Сопровождаемые шумом туалетного бачка, они идут от входной двери к своим комнатам: дама — зло курить и думать, старушка — переживать.
Перейдя к квартире напротив, дети прислушались, прежде чем стучать, за дверью, тоже притаившись, тяжело дышал пес, и под его охраной с веселыми восклицаниями: «Ты — похая, я — похой» — топал копытцами в пол чей-то ребенок. Средняя дверь, звеня многочисленными цепочками, распахнулась, и два света, солнечный и электрический, опережая друг друга, проникли на площадку. А в проеме двери стояла женщина, за которой — вся перспектива длинного коридора с раскладушками вдоль стен, подвешенными над головами детскими санками, и в самом конце, пучась, выползала хлопьями из эмалированного таза сизая пена, хлюпаясь на табурет. Шла великая стирка.
«Что, не говорят, гады, где я живу, да? Вот злодеи, тюкнутые! — И она погрозила одной из дверей. — А я тут живу! Проходите!»
«Мы ищем Гуськову Любовь Андреевну».
«Ну а я про что? Давайте, давайте!»
Немолодая женщина, такого чистого и белого вида, будто в молоке вымоченная, она катилась впереди детей на кухню. Именно катилась — катастрофически кривые ножки образовали под ней как бы колесо. Но это не уродовало Гуськову Любовь Андреевну.
«Здесь я принимаю, — сказала она. — Тута моя резиденция. Вы от кого?»
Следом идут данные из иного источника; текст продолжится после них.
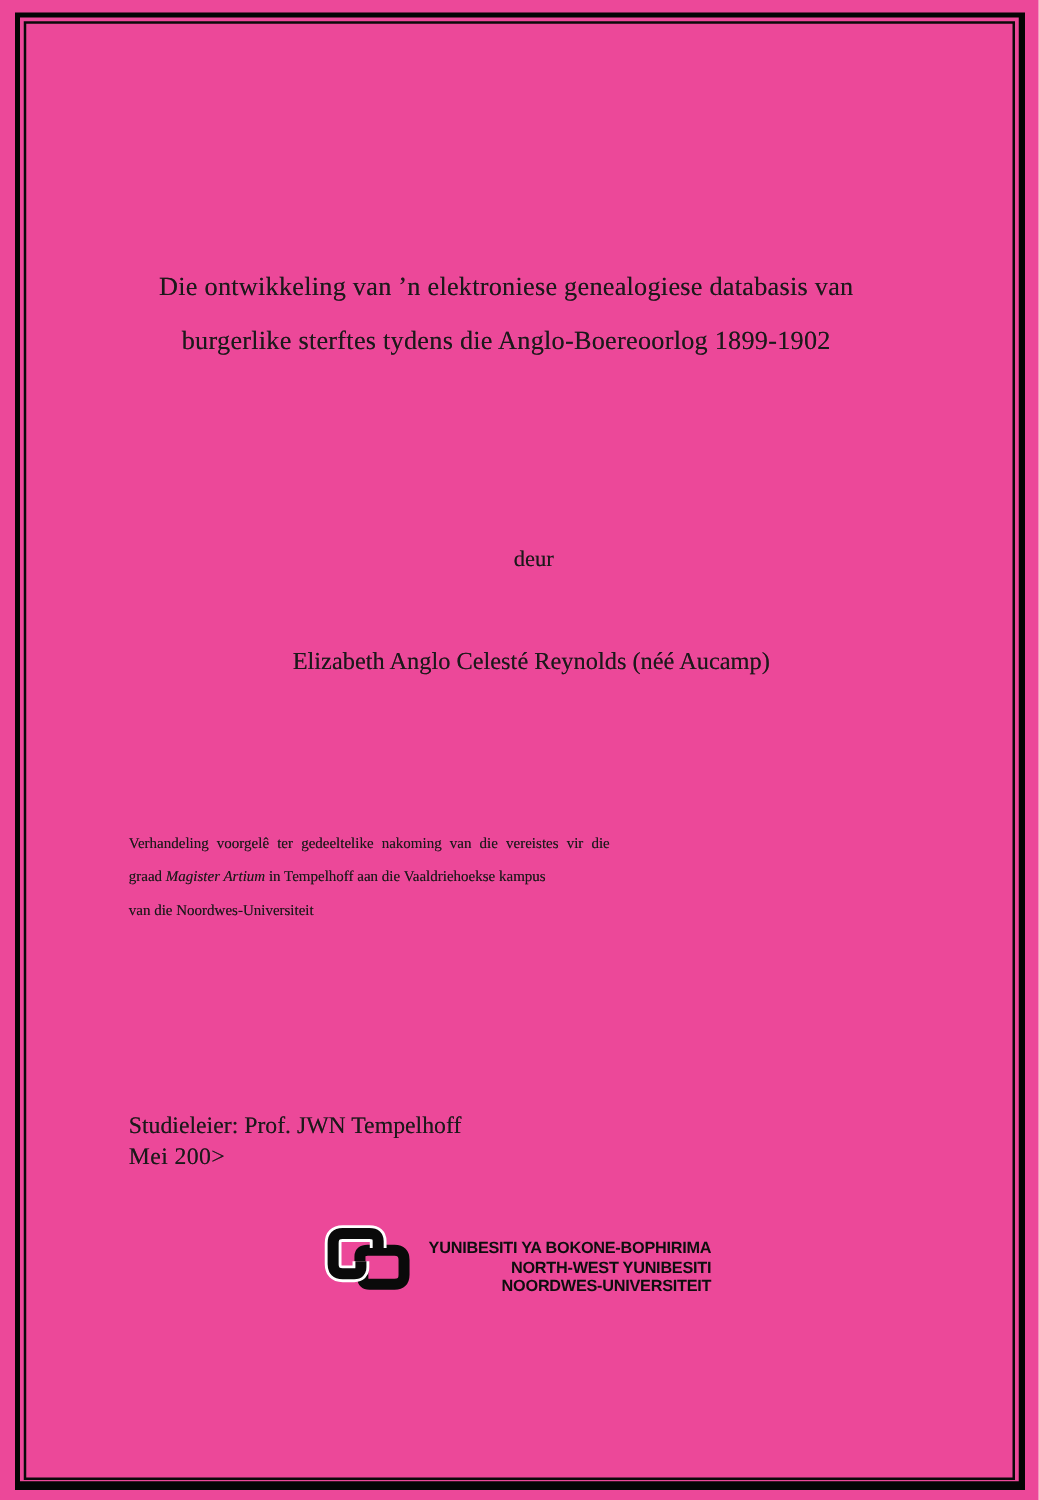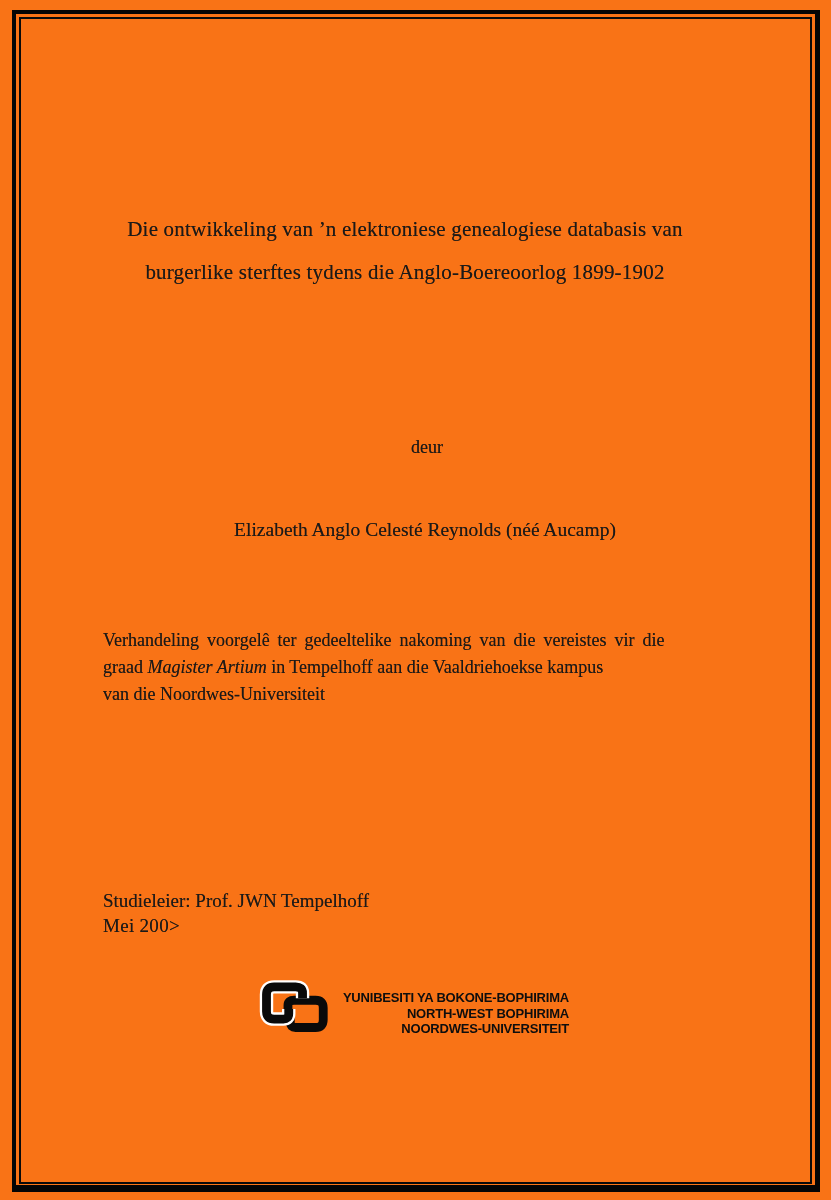--- a/index.html
+++ b/index.html
@@ -1,20 +1,20 @@
 <!DOCTYPE html>
 <html><head>
 <meta charset="utf-8">
 <style>
   html, body { margin: 0; padding: 0; background: #ffffff; }
   .page {
     position: relative;
     width: 831px;
     height: 1200px;
-    background: #f97316;
+    background: #ec4899;
     font-family: "Liberation Serif", serif;
     color: #1a1a1a;
     overflow: hidden;
   }
   
   .frame-outer {
     position: absolute;
     left: 12px; top: 10px; right: 11px; bottom: 8px;
     border: solid #050505;
     border-width: 4px 5px 7px 4px;
@@ -43,22 +43,22 @@
     font-size: 18px;
   }
   .author {
     position: absolute;
     left: 30px; width: 790px; top: 519px;
     text-align: center;
     font-size: 19.5px;
   }
   .declaration {
     position: absolute;
-    left: 103px; top: 627px; width: 632px;
-    font-size: 18px;
+    left: 103px; top: 661px; width: 632px;
+    font-size: 12px;
     line-height: 27px;
   }
   .declaration .justified { display: block; word-spacing: 3.5px; }
   .declaration .plain { display: block; }
   .declaration .italic { font-style: italic; }
 
   .supervisor-block {
     position: absolute;
     left: 103px; top: 888px;
     font-size: 19px;
@@ -116,17 +116,17 @@
   <svg class="logo-mark" viewBox="0 0 120 95" xmlns="http://www.w3.org/2000/svg" aria-hidden="true">
 
     <path d="M 43 45 V 40 Q 43 33.5 51 33.5 H 79 Q 89 33.5 89 43.5 V 59 Q 89 69 79 69 H 53 Q 46 69 46 62 V 57" fill="none" stroke="#0a0a0a" stroke-width="11.5"></path>
 
     <path d="M 62 31 V 24 Q 62 16 53 16 H 25 Q 15 16 15 26 V 48 Q 15 58 25 58 H 37 Q 44 58 44 51 V 45" fill="none" stroke="#ffffff" stroke-width="17.5"></path>
     <path d="M 62 31 V 24 Q 62 16 53 16 H 25 Q 15 16 15 26 V 48 Q 15 58 25 58 H 37 Q 44 58 44 51 V 45" fill="none" stroke="#0a0a0a" stroke-width="11.5"></path>
   </svg>
 
   <div class="logo-text">
     <div>YUNIBESITI YA BOKONE-BOPHIRIMA</div>
-    <div>NORTH-WEST BOPHIRIMA</div>
+    <div>NORTH-WEST YUNIBESITI</div>
     <div>NOORDWES-UNIVERSITEIT</div>
   </div>
 
 </div>
 
 </body></html>

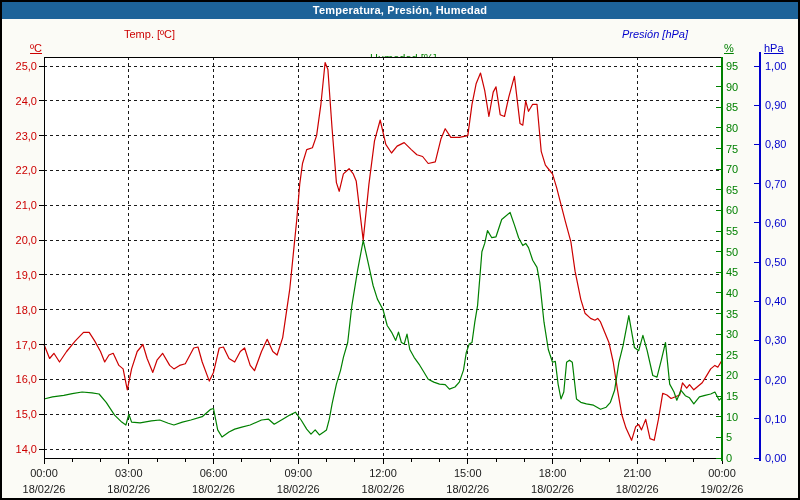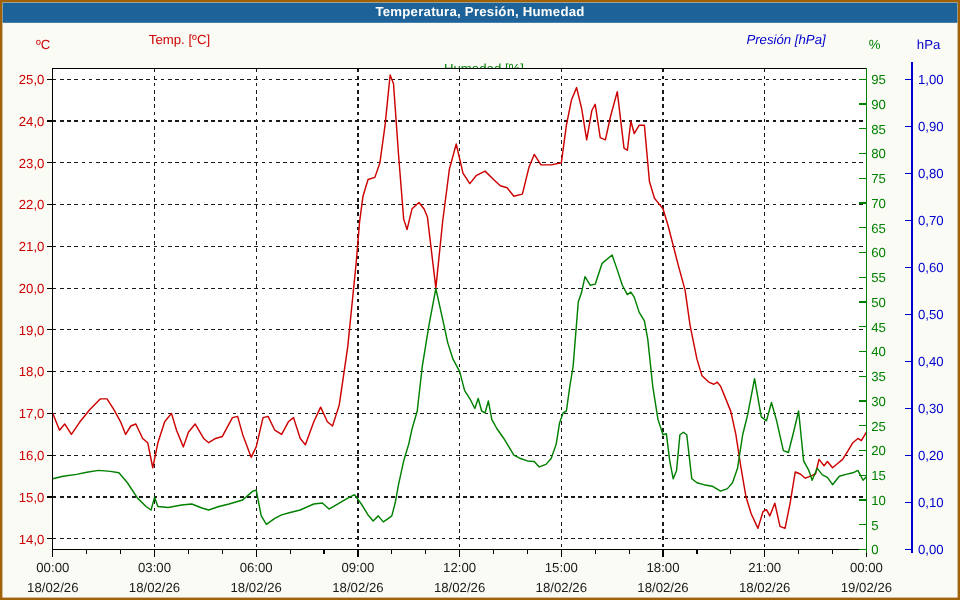--- a/index.html
+++ b/index.html
@@ -1,30 +1,30 @@
 <!DOCTYPE html>
 <html><head>
 <meta charset="utf-8">
 <style>
   html,body{margin:0;padding:0;background:#d8d8d8;}
   .window{
     position:relative;width:800px;height:500px;box-sizing:border-box;
-    background:#fbfbf6;border:2px solid #a16207;overflow:hidden;
+    background:#fbfbf6;border:2px solid #000000;overflow:hidden;
     font-family:"Liberation Sans",sans-serif;
   }
   .titlebar{
     position:absolute;left:0;top:0;width:100%;height:17px;
     background:#1d6399;color:#ffffff;font-size:11px;font-weight:bold;
     text-align:center;line-height:17px;letter-spacing:0.2px;
   }
   .legend-label{position:absolute;top:26px;font-size:11px;white-space:nowrap;}
   .leg-temp{left:122px;color:#cc0000;}
   .leg-hum{left:368px;color:#008000;margin-top:24px;}
   .leg-pres{left:620px;color:#0000cc;font-style:italic;}
-  .unit-label{position:absolute;top:30px;font-size:11px;}
+  .unit-label{position:absolute;top:40px;font-size:11px;text-decoration:underline;}
   .unit-c{left:0;width:40px;text-align:right;color:#cc0000;}
   .unit-pct{left:722px;color:#008000;}
   .unit-hpa{left:762px;color:#0000cc;}
   #plot{position:absolute;left:0;top:0;width:800px;height:500px;}
   svg text{font-family:"Liberation Sans",sans-serif;}
 </style>
 </head>
 <body>
 
 <div class="window">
«Из магазина…» — начал Куза, в ужасе сознавая, что никаких книг в этом доме быть не может, тем более о Камерном театре. И вид одиноко стоящей на кухонном столе бутылки подсолнечного масла окончательно подкосил мальчика. Была еще надежда на чердак, если, конечно, есть в этом доме чердак! На какие-то выброшенные прежними владельцами старинные чемоданы…
Ирина заговорила:
«Любовь Андреевна, скажите, пожалуйста, это вы сдавали несколько дней назад в букинистический „Книгу о Камерном театре“?»
Тут произошло следующее. Гуськова уронила мокрый рулон простыни в воду, пена взбрыкнулась и полетела ей в лицо. Раздирая глаза и без того мыльными руками, она причитала:
«Тише, тише, от скаженные! Да я этой книги сроду не бачила, сроду! Да зачерпните вы вот той зеленой кружкой воду из ведра, дайте сполоснуться, скаженные!»
Началось метание по кухне, искали кружку, искали гуськовское ведро с водой, не дай Бог, чужое! Нашли, и всё время, пока спасали глаза, Гуськова выкрикивала: «На кой ляд мне те книги нужны, что я, интеллигентка какая, что я, своим умом не проживу!»
«Любовь Андреевна, дорогая Любовь Андреевна, — голос Кузы сорвался и дал петуха, выдавая мутацию и волнение. — Может быть, ну, может быть, кто-нибудь другой просил вас отнести и продать эти книги. Бывает же такое! Вспомните, пожалуйста».
«Никто меня не просил…»
«Никто ее не просил. Она их просто украла».
Сияние незнакомого лица, окаймленного золотым караваем бороды, поразило ребят, когда они обернулись. Видно было, как хотелось этому только что вошедшему старику прислониться к стене, но он стоял перед ними прямо и строго. Кем он был? Откуда пришел?
Фигура под полосатой пижамой казалась костлявой и сильной, преклонный возраст выдавали только острые, беспомощно приподнятые плечи.